If you noticed that your hard drives don’t spin down while PhotoStructure is running, you’re not alone.
PhotoStructure has several periodic health checks that run commands like df which also may spin up disks. These health checks run every minute or two, which prevents drives from spinning down.
The solution is to have sync and web determine when they are idle, and “hibernate” automatically.
Know that this is a known issue and that I hope to fix this soon.
If I set up PhotoStructure for Docker on a system with both HDD and SSD, would I be able to let the discs spin down if I mounted only certain volumes on the SSD? For example my photo library stays on the HDD, but I could put /ps/tmp and /ps/logs on the SSD.
I ask because the new Synology DS923+ officially supports using the M.2 NVME SSD spots as a storage pool instead of just cache as on previous models.
Of course you can create a storage pool with the M.2 slots with the command line on previous models, but it’s not officially supported and it would be annoying to have an update delete the data. Doesn’t matter to me if it’s just /ps/tmp and /ps/logs on the SSD that were lost, but it would be annoying if I had to store /ps/library on the SSD to let discs sleep and I had to rebuild my PhotoStructure library after a Synology update that disabled the workaround for these older models.
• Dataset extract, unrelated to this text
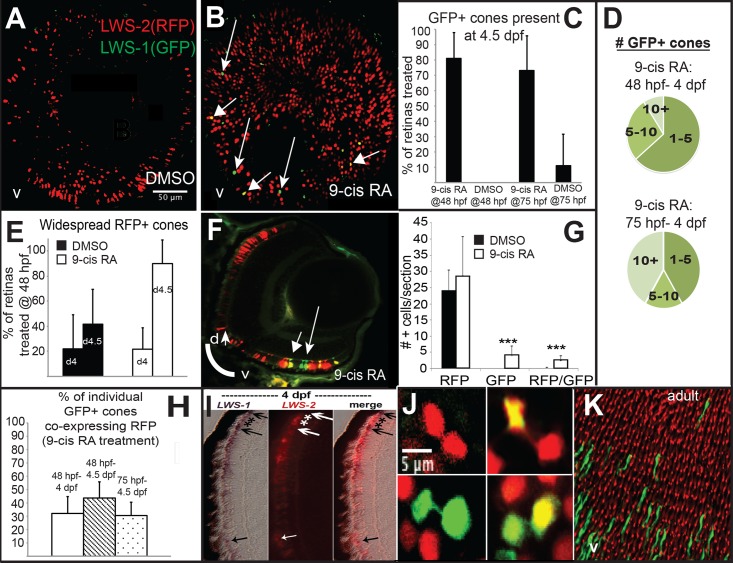
A GFP reporter for LWS1 indicates a switch from LWS2 to LWS1 in response to RA treatment.A-C. Whole mount confocal images of retinas from LWS:PAC(H) embryos treated with DMSO (A) or 0.3 μM 9-cis RA (B) from 48 to 96 hpf. LWS2:RFP+ cones (red) are found in control retinas (A), while cones expressing LWS1:GFP alone (green, arrows) or co-expressing LWS2:RFP and LWS1:GFP (yellow, arrowheads) are found in retinas treated with RA (B); LWS1:GFP expression in transgenic retinas treated with RA tend to appear ventrally and peripherally (B). C. Percentage of retinas examined that contain LWS1:GFP+ cones for DMSO or 9-cis RA treatment 48 hpf to 4.5 dpf and from 75 hpf to 4.5 dpf. Error bars represent 95% binomial confidence interval. D. The pie charts show the frequency of 9-cis RA treated transgenic retinas expressing the indicated number of LWS1:GFP+ cones for treatment 48 hpf to 4.5 dpf (top) or 75 hpf to 4.5 dpf (bottom). E. Graphs show the percentage of LWS:PAC(H) transgenic retinas that contain widespread (covering more than half of the retina) LWS2:RFP+ cones at the indicated time points following treatment beginning at 48 hpf (n = 15, RA 4 dpf; 7, RA 4.5 dpf; 9, DMSO 4 dpf; 4 DMSO 4.5 dpf). Error bars represent 95% binomial confidence interval. F. Indirect immunofluorescence image of a transverse section of an LWS:PAC(H) embryo treated with 9-cis RA. The arrowhead indicates a cone co-expressing LWS1:GFP and LWS2:RFP. The arrow indicates a cone expressing LWS1:GFP. G. Graph indicating the numbers of LWS2:RFP (RFP), LWS1:GFP (GFP), or dual label (RFP/GFP) cones per section in retinas treated with DMSO or 9-cis RA (DMSO vs. 9-cis RA ***, p<0.001; 2-tailed Student’s t-test). H. Individual LWS1:GFP+ cones from retinas treated with 9-cis RA for the indicated time frames were examined for co-expression of LWS2:RFP. I. Dual in situ hybridization for LWS1 and LWS2 after treatment with 9-cis RA from 48 hpf to 4 dpf. Purple color reaction indicates LWS1 expression; pink fluorescent color indicates LWS2 expression; arrows at top show cones expressing LWS1 only; asterisks (*) show cones expressing LWS2 only; arrow at bottom shows cone that is dually labeled. J. Confocal images of pairs of cones at the end of mitosis from whole mount transgenic retinas treated with 9-cis RA from 48 hpf to 4.5 dpf. Apparent daughter cells of cone progenitors were observed expressing the same LWS opsin as well as pairs where one daughter cell also co-expresses a different LWS opsin. K. Confocal image of adult LWS:PAC(H) whole mounted retina showing isolated GFP+ (reporting LWS1) cones.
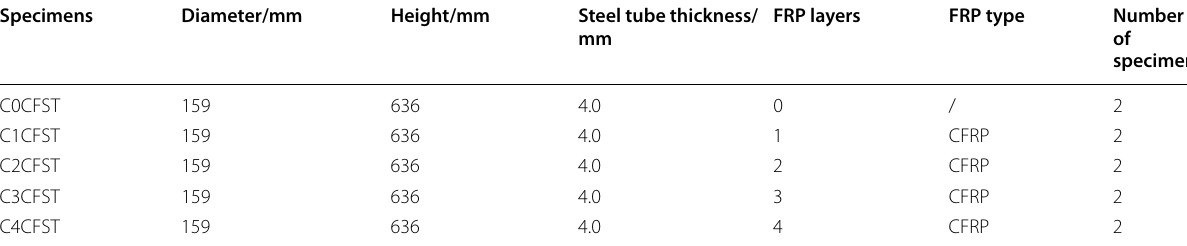
Table 1 FRP-strengthened CFST columns Specimens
I’ve added a file-based caching layer with settings-based TTL to the volumes() function, but that cache was only available to the worker processes. I’ve changed it to accept cache if the mountpoints match what’s currently inn
I just realized that if I add a configurable cache to mountpoints(), update it to include mount points so a bigger value (say, 24h) will let HDDs idle.
To minimize hits to df (which may wake drives), set volumeMetadataTtlMs=0 and mountpointsTtlMs=0 which will cache volume metadata indefinitely.